# Rave coffee



## Katielou (Apr 14, 2016)

Hi everyone, quick maybey silly question....

just received an order I placed with Rave coffee, notice it was roasted yesterday and it says to let rest for 10days. I've also ready that beans should be used within 15 days of roasting. So does this mean they should ideally all be used between day 10-15? I won't drink that much so would it better to start using earlier or keep using later...?!? Thanks in advance for any guidance!


----------



## johnealey (May 19, 2014)

Ignore the use within 15 days as in practice this is at best nonsense given the 10 day rest comment above at worst pocket fluff science (for espresso at least)

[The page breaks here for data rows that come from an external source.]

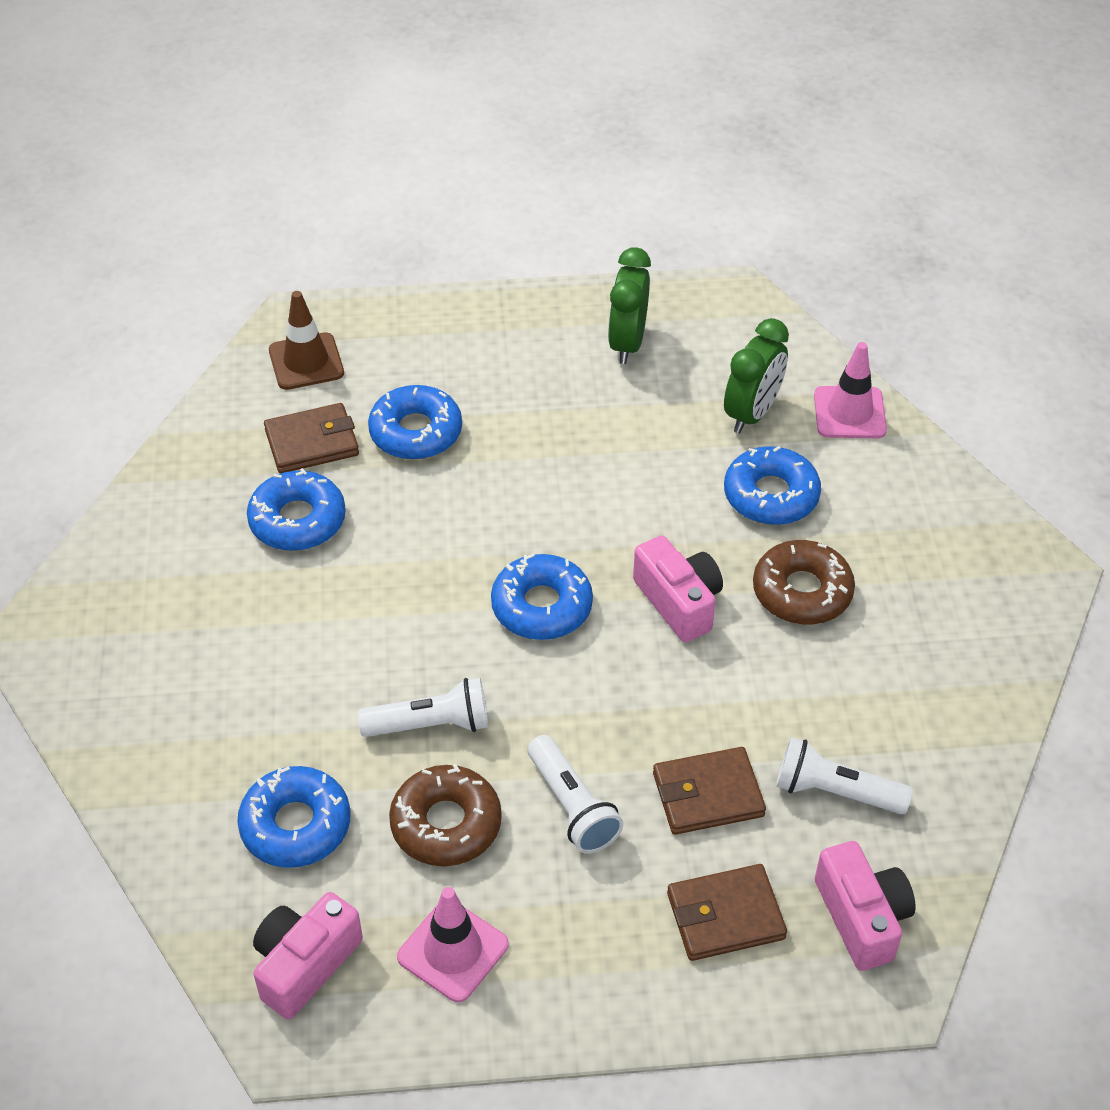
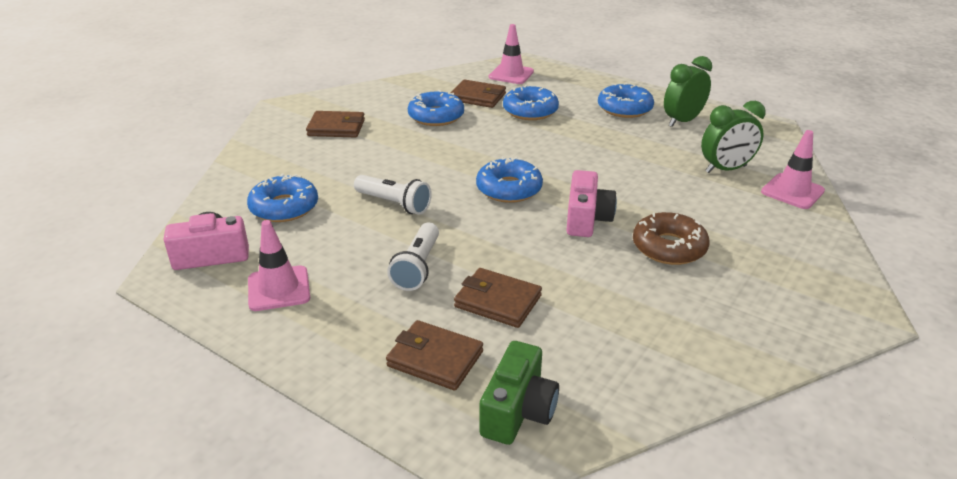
camera: 40 degrees right, 15 degrees down
(179, 631) = (336, 128): none -> brown wallet
(306, 362) = (511, 74): brown traffic cone -> pink traffic cone
(446, 824) = (348, 241): brown donut -> none
(771, 495) = (698, 203): blue donut -> blue donut (624, 108)
(834, 792) = (578, 341): white flashlight -> none
(862, 917) = (518, 411): pink camera -> green camera

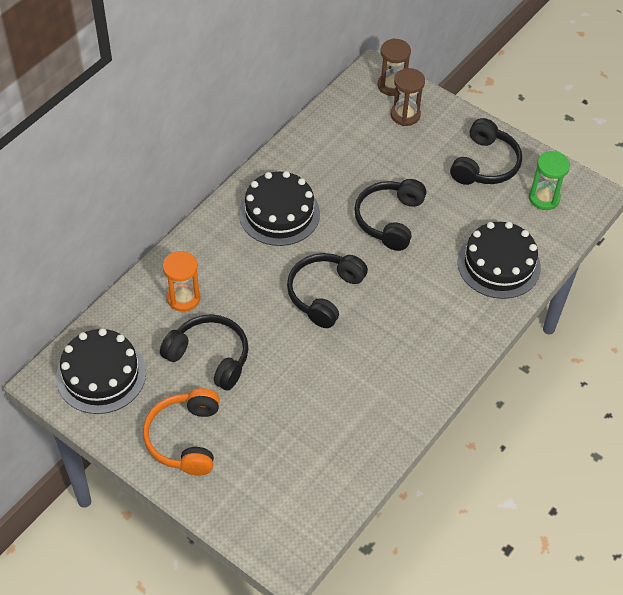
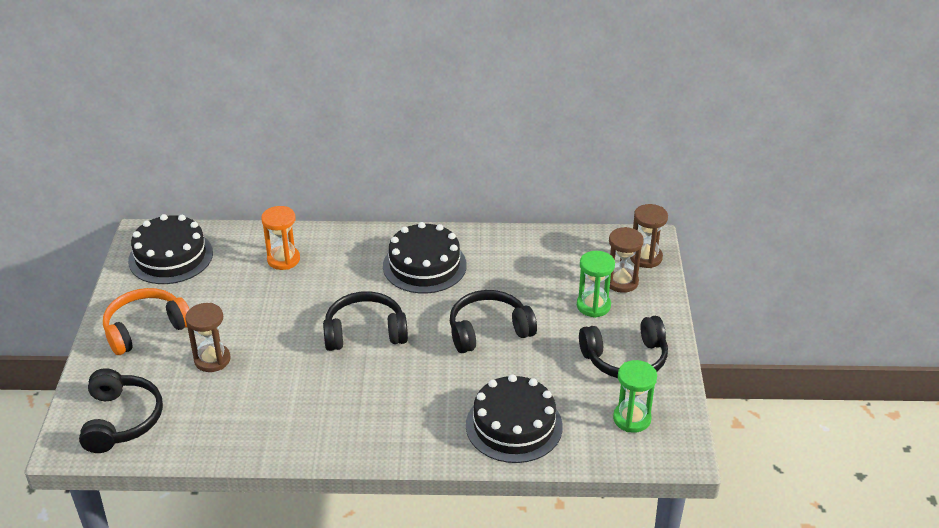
camera: 55 degrees right, 15 degrees down
(209, 357) = (237, 302): black headphones -> black headphones (121, 420)
(268, 410) = (212, 360): none -> brown hourglass
(416, 146) = (593, 306): none -> green hourglass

Dependant on the method of roast as well as how and to what level roasted, beans benefit from some degree of resting which can be longer if using for espresso or shorter if using for pour over / filter / aeropress etc.

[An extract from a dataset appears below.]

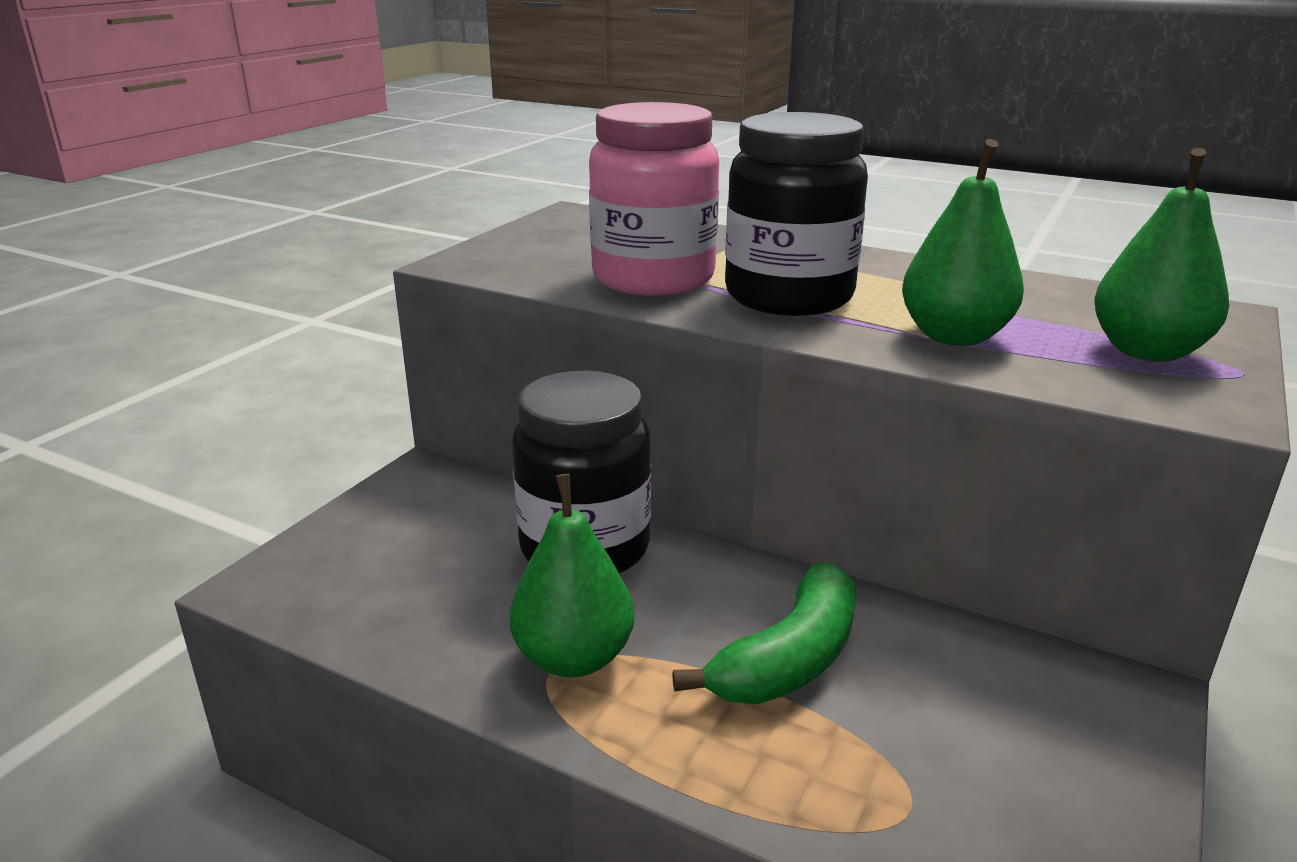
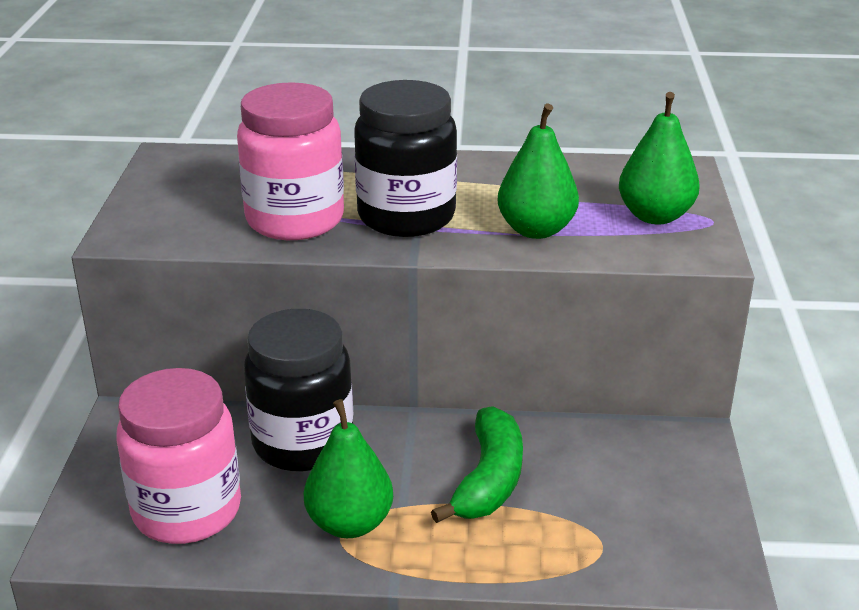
camera: 25 degrees left, 5 degrees up
(403, 584) = (187, 511): none -> pink jar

Rave's beans, from own experience, and as you don't state which ones are better for 10 days rest as espresso and at least 3 for pour over.

Lots of threads on here ref resting and you may want to check the other Rave beans thread for some specific info

Hope of help and if you desperate / run out of beans and using the rave for espresso grind about 10 -15 minutes ahead of popping into portafilter which will aid consistency of pour.

John


----------



## Jumbo Ratty (Jan 12, 2015)

look at the bag,, the information is on that.

for best result use withinin ......

best before ......


----------



## Katielou (Apr 14, 2016)

Thanks, it's the Italian job blend to be used as espresso. I'll give it the rest time then as you suggest and it'll get used when it does! Probly be a couple of weeks from opening.


----------



## Robbo (Feb 17, 2016)

I found the italian job was at its best after at least 2 weeks resting. Most other beans ill start using after a week but thse needed more time.


----------



## Katielou (Apr 14, 2016)

Thanks @Robbo I'll bear that in mind


----------



## coggin87 (Aug 17, 2018)

I have used mine from 5 days with the Aeropress which tasted how i expected it to.

Using darker blends from rave in the espresso starter kit.


----------